I talked to BJ Hargrave and he recommended the MediaWiki, the wiki that powers the WikiPedia. This wiki is PHP based and run by hundreds of sites. How hard can it be to install this? Well, hard. It turned out we were running PHP 4 on our server and MediaWiki runs on PHP 5. Sigh. Well, we have rpm installed on our Linux system so we just download PHP 5 and we are on our way. Well, that is the theory. The sinking feeling returned. PHP 5 required a long list of additional uploads. Carefully trying to install a few dependent packages quickly showed that the dependency tree closely resembled the big bang. BJ had tole me there was also a PHP 4 version of the MediaWiki so I felt myself floating to the surface again, only to sink at record speed again after installing this version. Yes, it requires version 4, which happened to be a different version 4 than our version 4. The dependency fan out was not as enormous as the PHP 5, but still impressive enough for me to give up.

Simple and small became my main criteria now.

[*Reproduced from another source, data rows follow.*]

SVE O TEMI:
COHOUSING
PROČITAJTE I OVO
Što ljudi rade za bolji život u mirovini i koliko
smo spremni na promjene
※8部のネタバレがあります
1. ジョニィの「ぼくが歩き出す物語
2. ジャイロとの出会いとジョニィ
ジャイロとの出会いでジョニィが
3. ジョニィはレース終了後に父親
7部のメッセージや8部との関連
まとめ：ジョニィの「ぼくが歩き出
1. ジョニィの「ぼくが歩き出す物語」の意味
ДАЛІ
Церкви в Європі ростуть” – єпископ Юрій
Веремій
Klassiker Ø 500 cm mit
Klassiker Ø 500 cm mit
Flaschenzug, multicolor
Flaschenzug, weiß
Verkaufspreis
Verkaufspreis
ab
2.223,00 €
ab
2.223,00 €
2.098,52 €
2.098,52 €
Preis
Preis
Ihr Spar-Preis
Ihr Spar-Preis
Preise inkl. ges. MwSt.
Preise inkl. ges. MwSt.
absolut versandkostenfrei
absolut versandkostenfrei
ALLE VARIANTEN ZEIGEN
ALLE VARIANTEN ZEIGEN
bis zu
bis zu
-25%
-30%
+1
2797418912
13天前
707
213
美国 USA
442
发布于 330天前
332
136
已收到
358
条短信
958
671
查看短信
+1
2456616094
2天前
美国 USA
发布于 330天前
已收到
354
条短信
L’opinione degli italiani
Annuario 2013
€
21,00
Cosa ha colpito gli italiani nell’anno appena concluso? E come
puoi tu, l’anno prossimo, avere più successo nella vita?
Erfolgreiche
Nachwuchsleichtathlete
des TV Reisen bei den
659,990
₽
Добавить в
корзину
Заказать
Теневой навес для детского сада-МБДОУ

So I finally found a simple and very small PmWiki based on PHP that actually had the functionality I needed, and nothing more. It was a breeze to install and did not have any nasty dependencies.

So what did I learn? Well, besides not trying to be clever, I learned that we are an industry with a problem. The last couple of years we have spent a tremendous amount of energy in formalizing the dependencies of our software artifacts; assuming that this would solve the problems of unreliable software. However, it looks like we have created another problem which is the dependency fan out. Unfortunately, virtually all known dependency mechanisms are based on versioned artifacts. Artifacts are usually a collection of functions that are not always needed. Often there is a core of highly coupled packages and a periphery of utilities and mappers to other artifacts. For example, many tool vendors today provide a mapper to run their tools under ant or maven; implicitly coupling their artifact to maven and ant.

We need to make the use of software less painful. Though we can extend our current way of working with big-bang releases (integrating many different products in a single build), in the end we need to find a way that minimizes dependencies between artifacts. The OSGi service registry with its service oriented architecture is clearly in the right direction. However, we need more. Tools that can visualize the dependencies and that can help us reduce the dependencies. Yes, with today’s tools we can actually manage the dependencies, but that does not imply that dependencies have become a positive thing. I think the OSGi is on the right way, but a lot of work is left to do.